It’s been a while since I wrote one of these. Part of the reason I waited so long was because I was intimidated to tackle products such as longboard wheels, trucks, and boards without making a ton of assumptions. So much innovation is still happening in longboarding because everyone still has different ideas about what works and what’s just a load of hype, and we’re all constantly trying out new ideas and coming to new conclusions. I’m going to do my best in the following post to give as objective of an opinion as I can about wheels, but understand that we’re still learning–that the entire industry is still learning. Still, I’ve got this wall o’ wheels right in front of me and have access to riding tons of different boards and setups from people all over the city, and I’m a super-dork when it comes to longboard components and have done a lot of research, so I feel like I have a pretty good handle on a lot of this. I trust my own opinion. You can decide for yourself what you think!
Like the previous post on bushings, I’m going to talk about wheels in terms of their characteristics. I don’t want to get too specific talking about individual wheels; rather, I’d like to give you the tools to be able to look at a wheel, identify its characteristics, and make a fairly strong judgement on how it should handle before you make a purchase. The characteristics I am choosing are lip shape, durometer, size, core size, core position, contact patch width, contact finish, and urethane formula.
Lip Shape – When I speak of lip shape, I am referring to the shape of the edge of the wheel. This is going to be one of four shapes (until someone makes up something new). The shape of the lip mostly affects how easily the wheel will let go and slide sideways, so I’m going to list them in order from the stickiest wheel to the most slidey wheel.

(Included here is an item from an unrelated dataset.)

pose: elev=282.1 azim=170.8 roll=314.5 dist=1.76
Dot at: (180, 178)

- Acute Angled Lip – The lip on these wheels is flat across the bottom of the wheel, comes to a sharp point at the edge, and heads back toward the center at an acute angle on the side of the wheel. The only wheels I can think of off the top of my head that are currently in production using an acute angled lip are the 75mm Avila and its younger sibling, the 70mm Avalon, both made by 3DM. These wheels shine on the slalom course, from tight slalom all the way to super giant slalom. They stick turns as hard or harder than just about any wheel ever made. The thin edge of the wheel molds to the road surface more than any other type of wheel, providing the most possible traction. These wheels are not made to slide; the lip will likely chunk off in places if forced to do so. The Atobe Bonneville is also somewhat shaped this way, but the edge is a little less sharp and a little more round, which seems to keep the wheel from chunking during slides without giving up much, if any, traction.

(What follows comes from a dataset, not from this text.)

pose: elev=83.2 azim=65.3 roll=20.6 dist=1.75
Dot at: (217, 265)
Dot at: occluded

- Square Lip – The square lipped wheel is among the most common type of wheels in production. The bottom of the wheel goes straight across, forms a 90 degree angle at the lip and goes straight up before heading back into the core. Some of the most common square lipped wheels include the Orangatang 4President and InHeat, the Abec11 Zigzag, BigZig, and Centrax, Seismic Hot Spot and Speed Vent, and Venom Cannibals. The square lip provides exceptional traction. When the wheel is carving through a turn, force is transferred toward the edge of the wheel, which flattens out slightly and forms a platform and sticks the turn. The advantage of a square lipped wheel over the acute angled lip is mainly longevity and the ability to break the wheel in so that it slides easily. With an acute angled lip wheel, if you try to slide it, it will likely just chunk off and mostly ruin the wheel; however, with the square lip, though there is usually a bit of a break-in period, the wheel can be essentially turned into a nice sticky wheel that’s capable of drifting with just a little bit of work. This is the type of wheel that 98% of downhill racers will be riding on any given day and for good reason. It’s a tough and reliable shape that you can count on to stick when you want it to and slip when you want it to.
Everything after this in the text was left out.